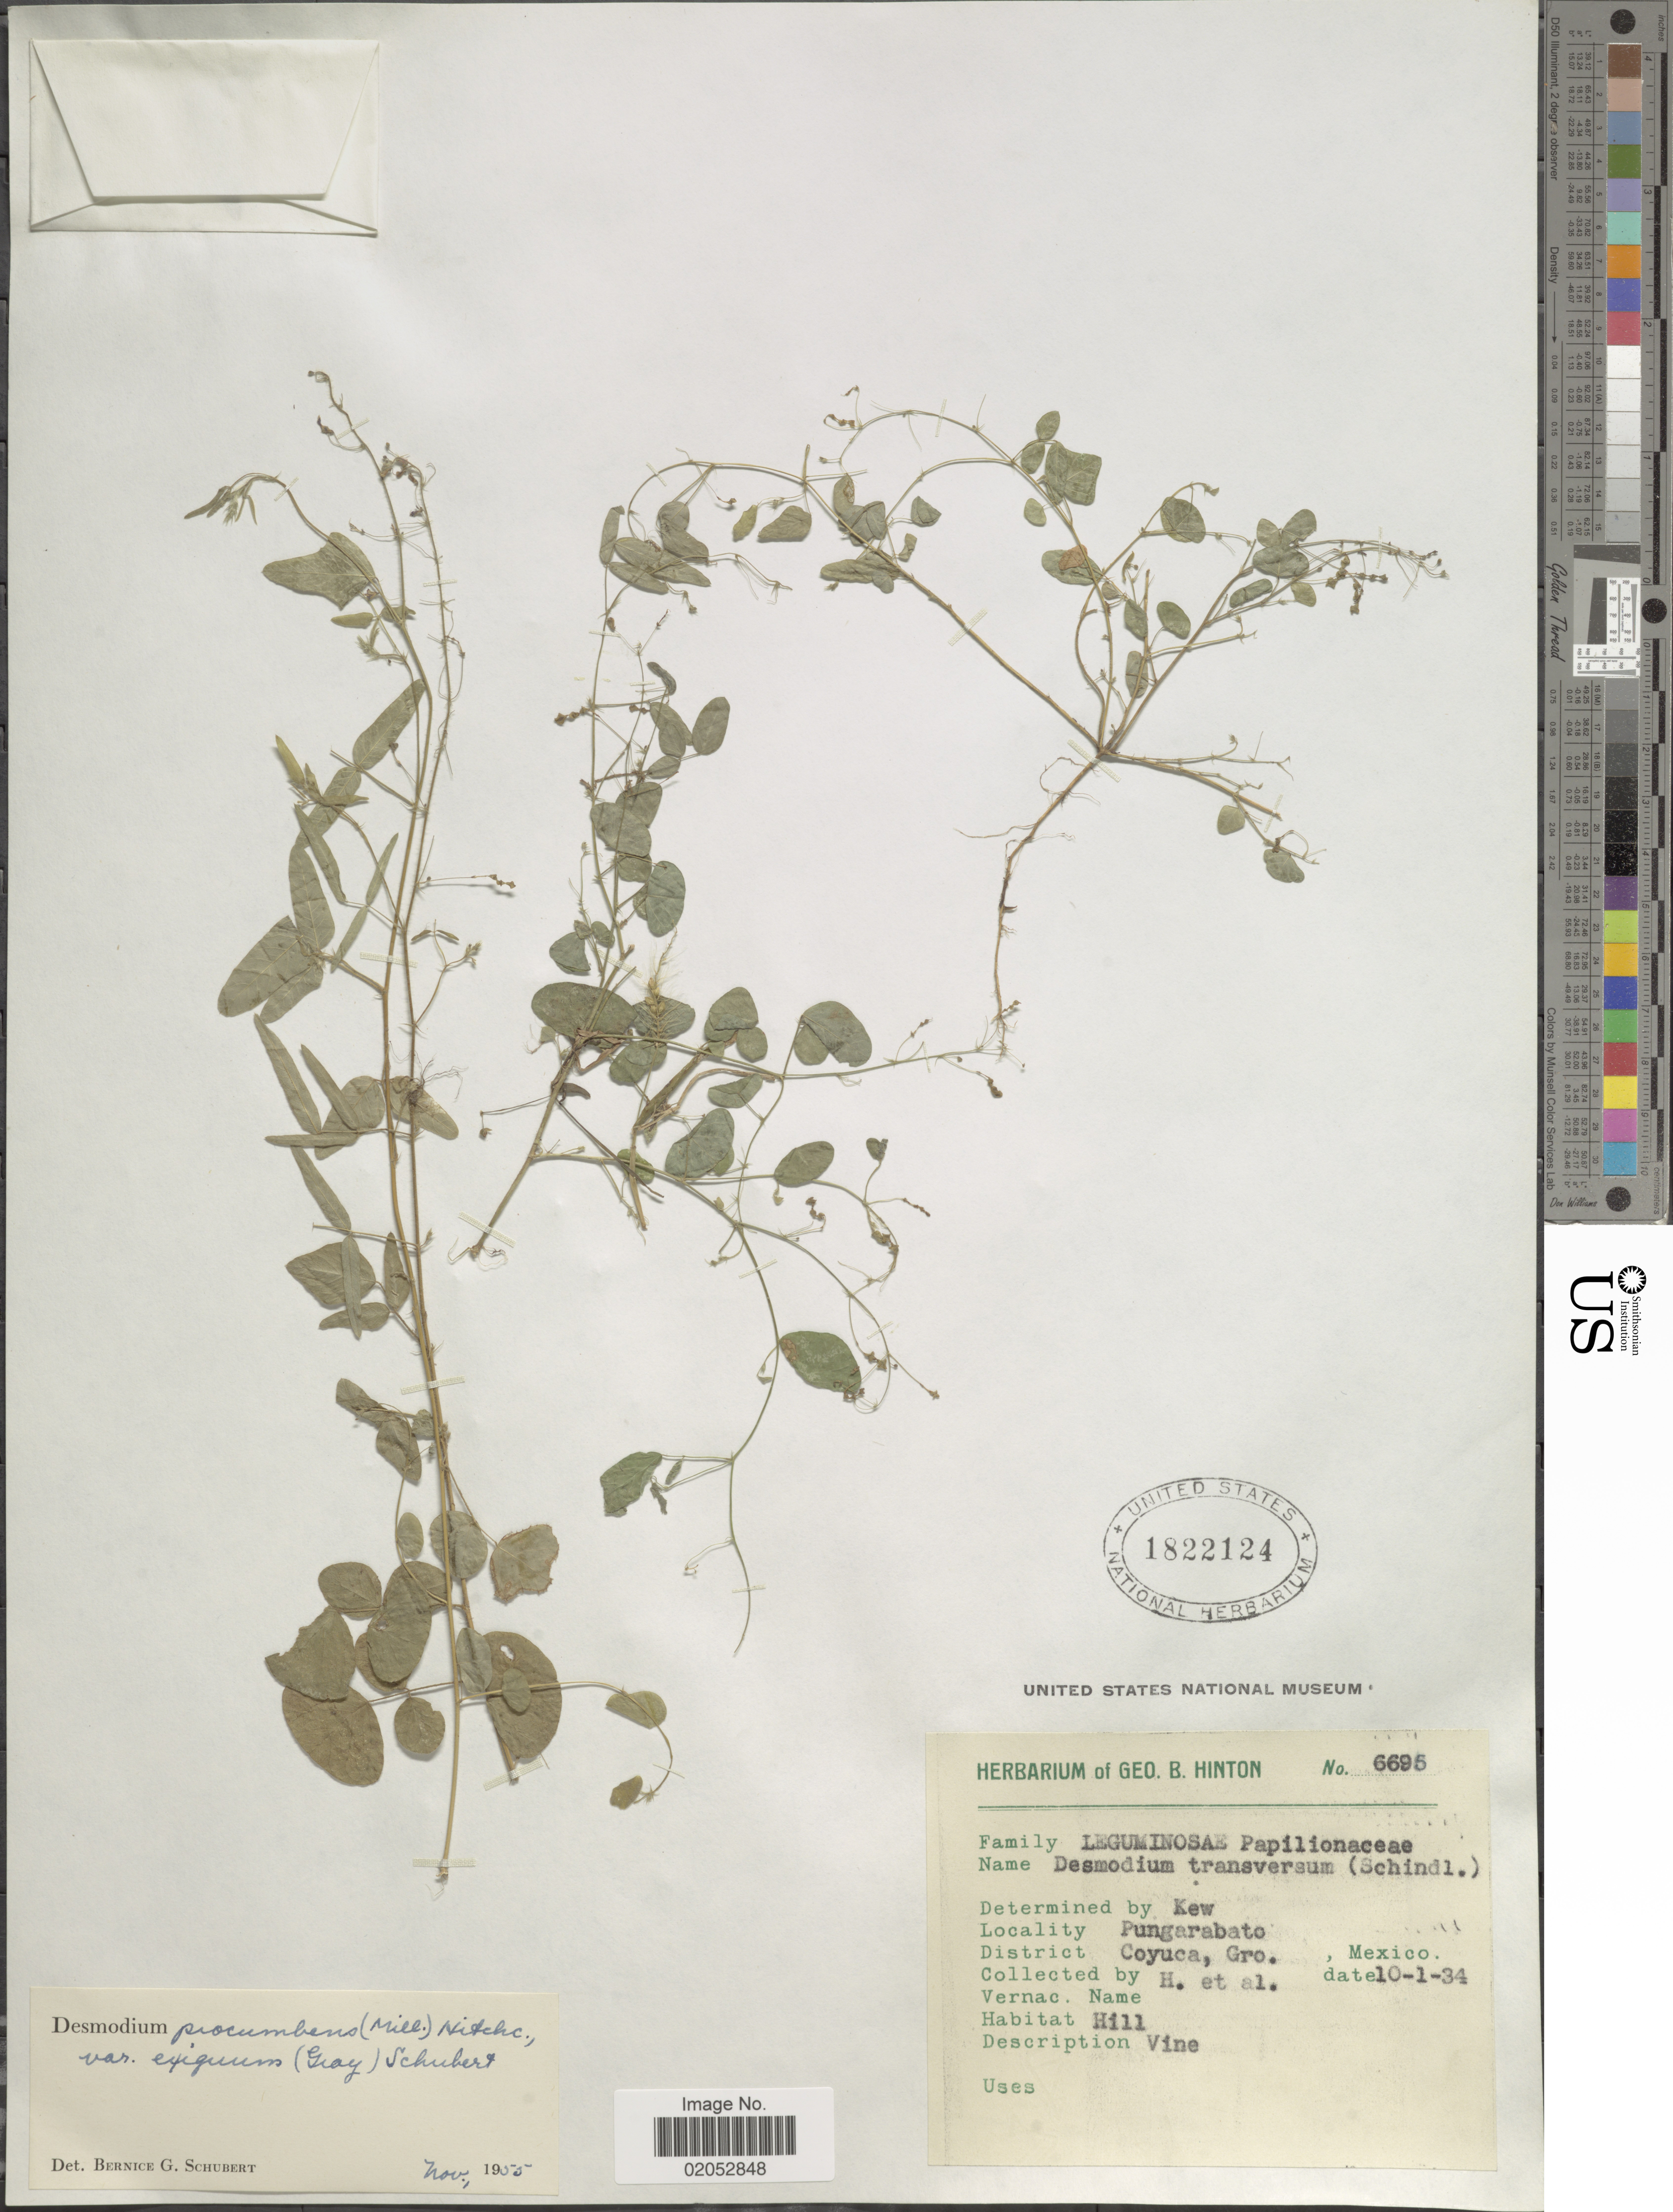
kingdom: Plantae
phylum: Tracheophyta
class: Magnoliopsida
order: Fabales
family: Fabaceae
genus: Desmodium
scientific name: Desmodium procumbens var. exiguum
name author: (A. Gray) B.G. Schub.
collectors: G. B. Hinton & et al.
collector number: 6695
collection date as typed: Transcribed d/m/y: 1/10/34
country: Mexico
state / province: Guerrero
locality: Pungarabato, District Coyuca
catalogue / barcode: US 1822124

--*--

TASK STATEMENT
Copy every line of the entries above word for word, omitting the pictures.

THE SOLUTION
kingdom: Plantae
phylum: Tracheophyta
class: Magnoliopsida
order: Fabales
family: Fabaceae
genus: Desmodium
scientific name: Desmodium procumbens var. exiguum
name author: (A. Gray) B.G. Schub.
collectors: G. B. Hinton & et al.
collector number: 6695
collection date as typed: Transcribed d/m/y: 1/10/34
country: Mexico
state / province: Guerrero
locality: Pungarabato, District Coyuca
catalogue / barcode: US 1822124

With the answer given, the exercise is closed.